*** Opening PROVIDED RECORDS ***

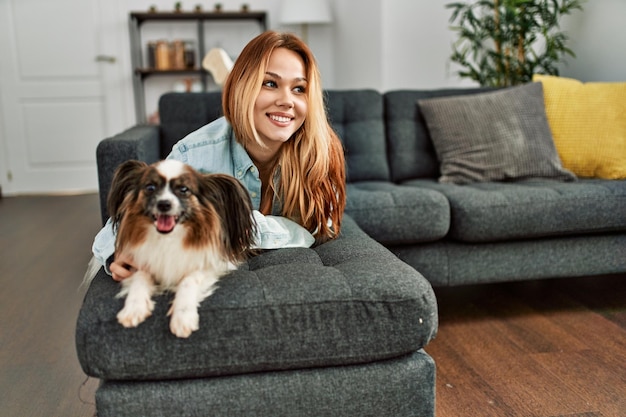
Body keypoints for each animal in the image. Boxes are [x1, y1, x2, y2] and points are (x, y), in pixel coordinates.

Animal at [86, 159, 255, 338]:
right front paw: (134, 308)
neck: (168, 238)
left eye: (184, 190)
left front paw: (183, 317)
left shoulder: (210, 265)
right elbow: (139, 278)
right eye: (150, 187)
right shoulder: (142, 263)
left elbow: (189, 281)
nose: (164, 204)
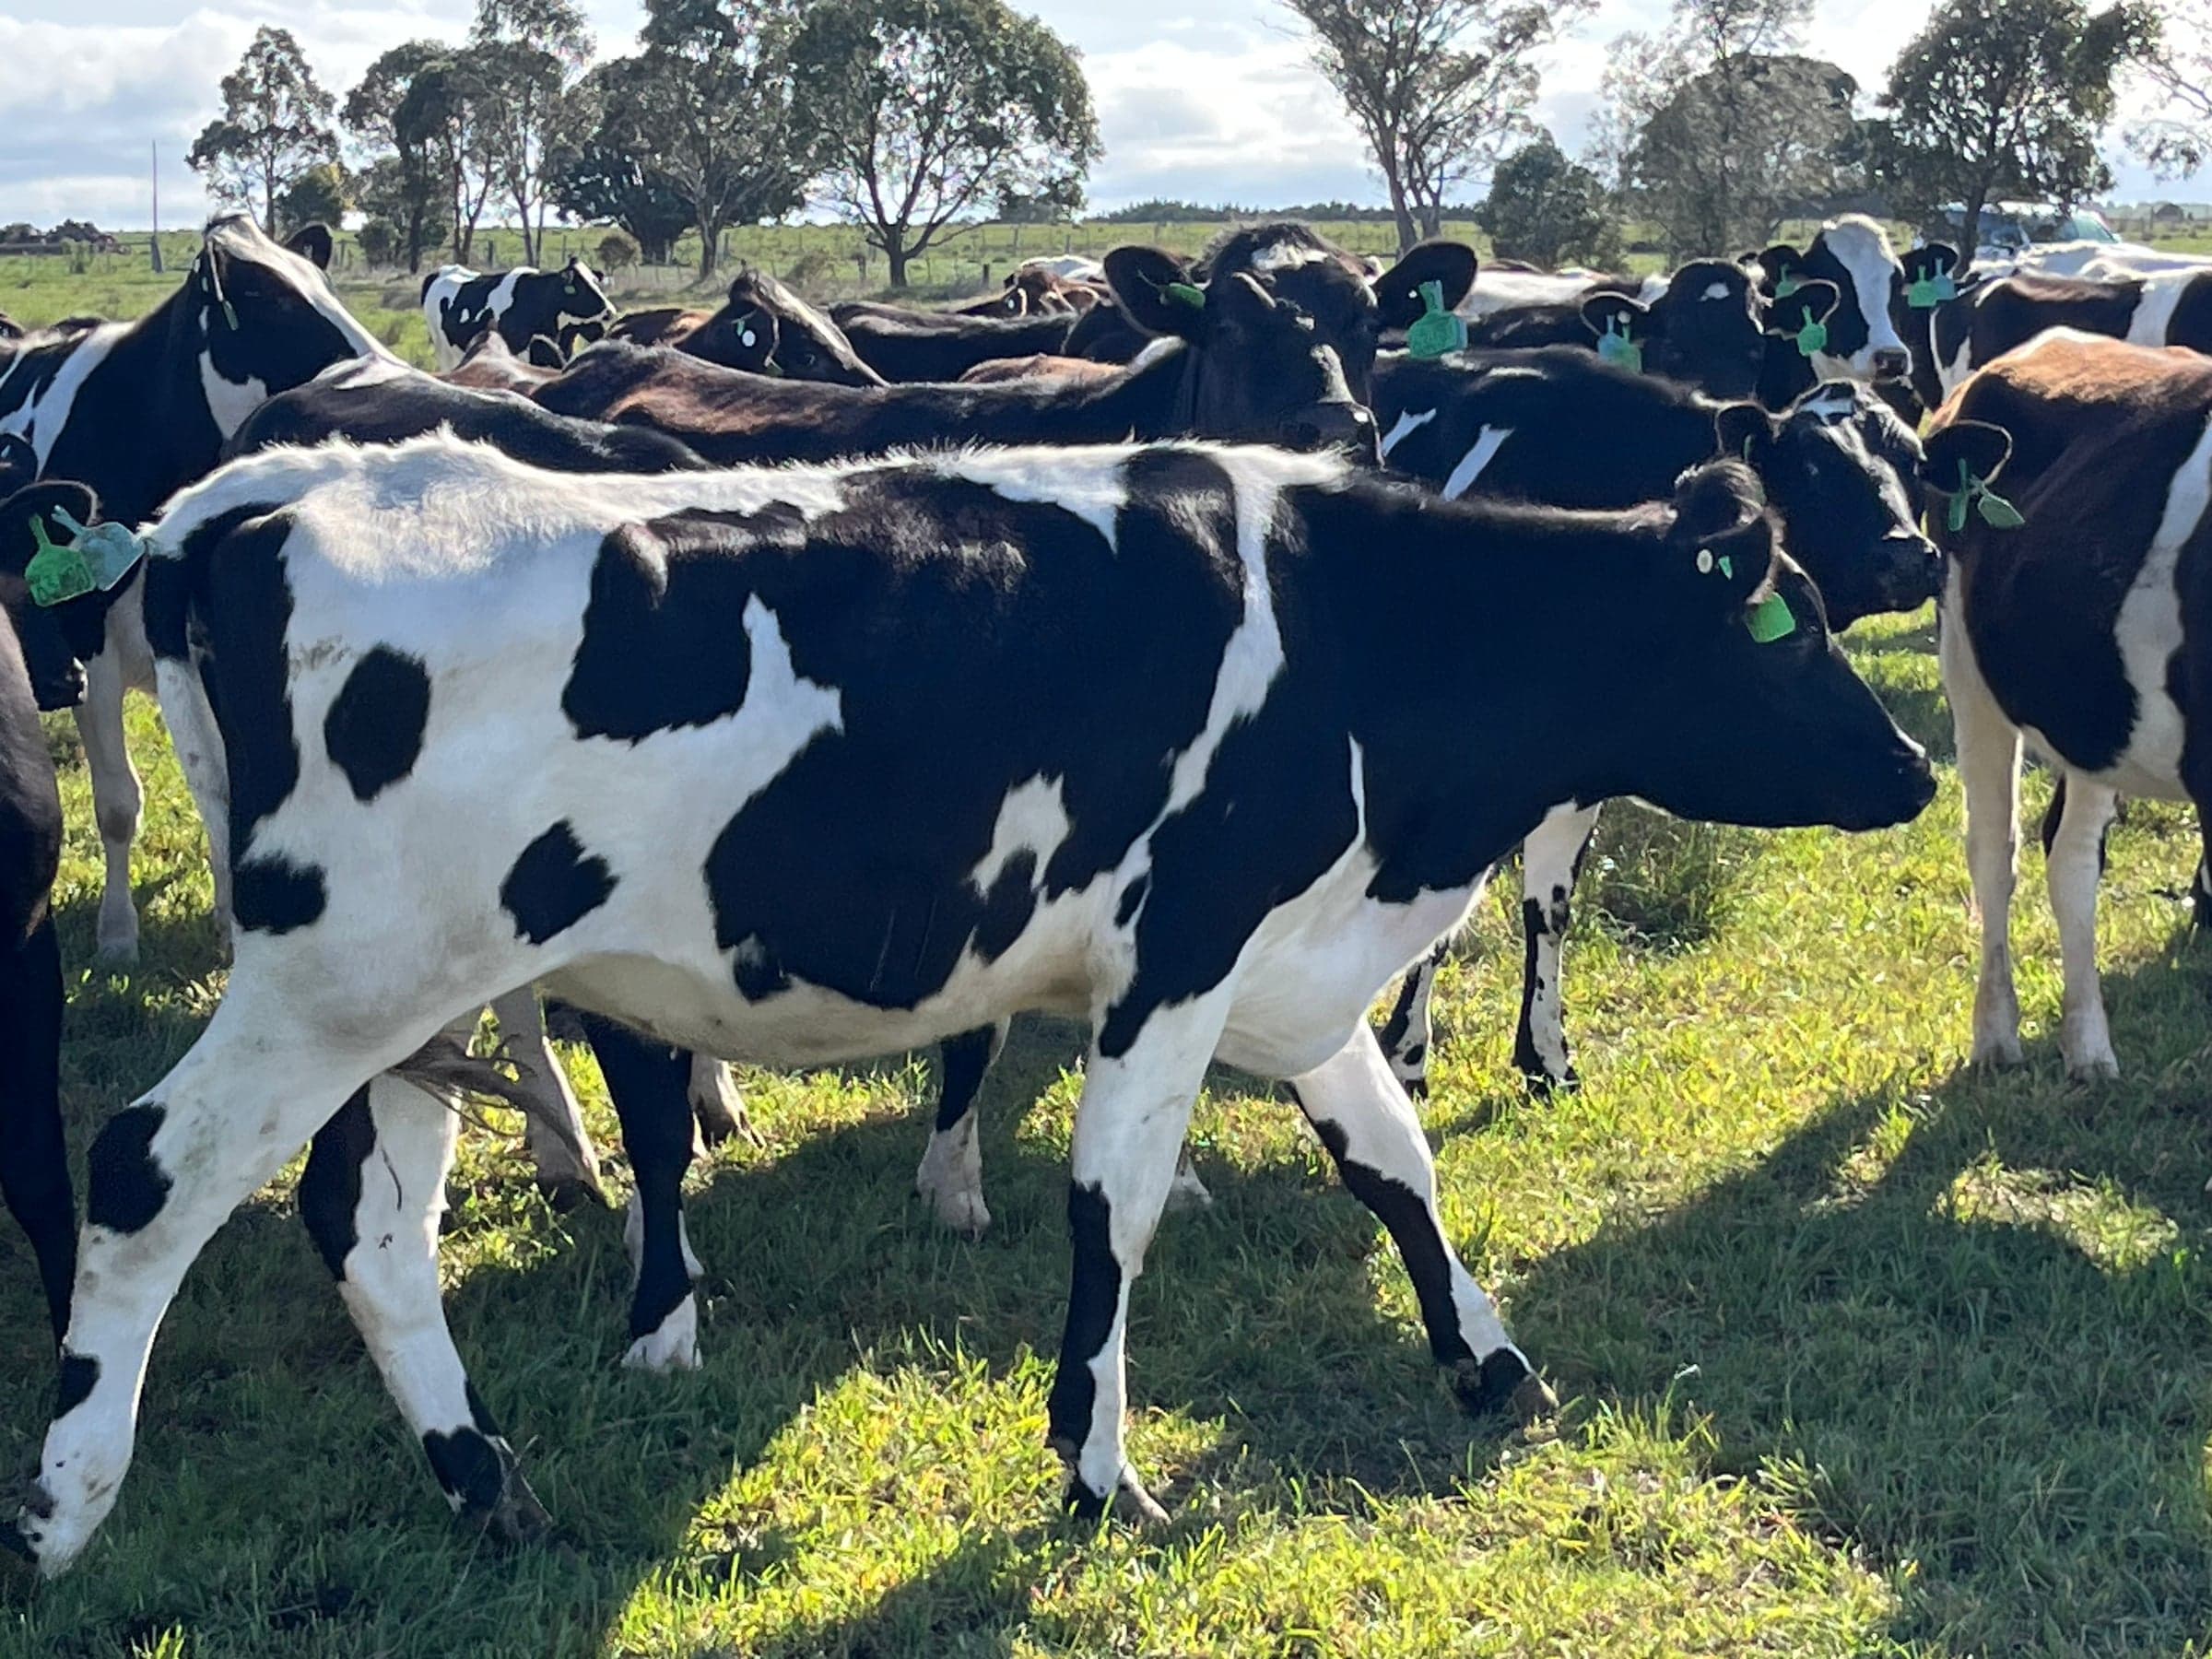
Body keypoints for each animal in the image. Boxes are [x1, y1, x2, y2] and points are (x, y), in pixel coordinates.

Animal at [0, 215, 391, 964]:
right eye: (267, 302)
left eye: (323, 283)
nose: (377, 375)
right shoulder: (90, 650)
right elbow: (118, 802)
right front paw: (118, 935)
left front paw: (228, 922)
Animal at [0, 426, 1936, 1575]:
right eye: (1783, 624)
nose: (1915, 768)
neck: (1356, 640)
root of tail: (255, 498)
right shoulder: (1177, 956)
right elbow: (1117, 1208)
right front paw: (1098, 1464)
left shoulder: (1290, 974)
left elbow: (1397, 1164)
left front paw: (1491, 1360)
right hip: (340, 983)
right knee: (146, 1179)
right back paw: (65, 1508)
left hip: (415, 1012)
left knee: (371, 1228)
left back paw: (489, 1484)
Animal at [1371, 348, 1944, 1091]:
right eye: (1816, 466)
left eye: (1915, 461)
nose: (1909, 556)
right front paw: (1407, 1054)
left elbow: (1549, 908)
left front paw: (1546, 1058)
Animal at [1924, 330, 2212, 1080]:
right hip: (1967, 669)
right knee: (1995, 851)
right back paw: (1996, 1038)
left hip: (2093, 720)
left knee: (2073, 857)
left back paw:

*** Closing PROVIDED RECORDS ***

-- YOUR ASSIGNMENT --
Exactly the lines from the top of the listing through the line with "left elbow: (189, 281)", and no pictures, should be printed.

-- ANSWER TO THE EXERCISE --
Body keypoints for each animal in the image. Boxes are [x1, y1, x2, y2] and points are (x, y), in pixel coordinates.

Animal at [86, 159, 255, 338]:
right front paw: (134, 308)
neck: (168, 238)
left eye: (184, 190)
left front paw: (183, 317)
left shoulder: (210, 265)
right elbow: (139, 278)
right eye: (150, 187)
right shoulder: (142, 263)
left elbow: (189, 281)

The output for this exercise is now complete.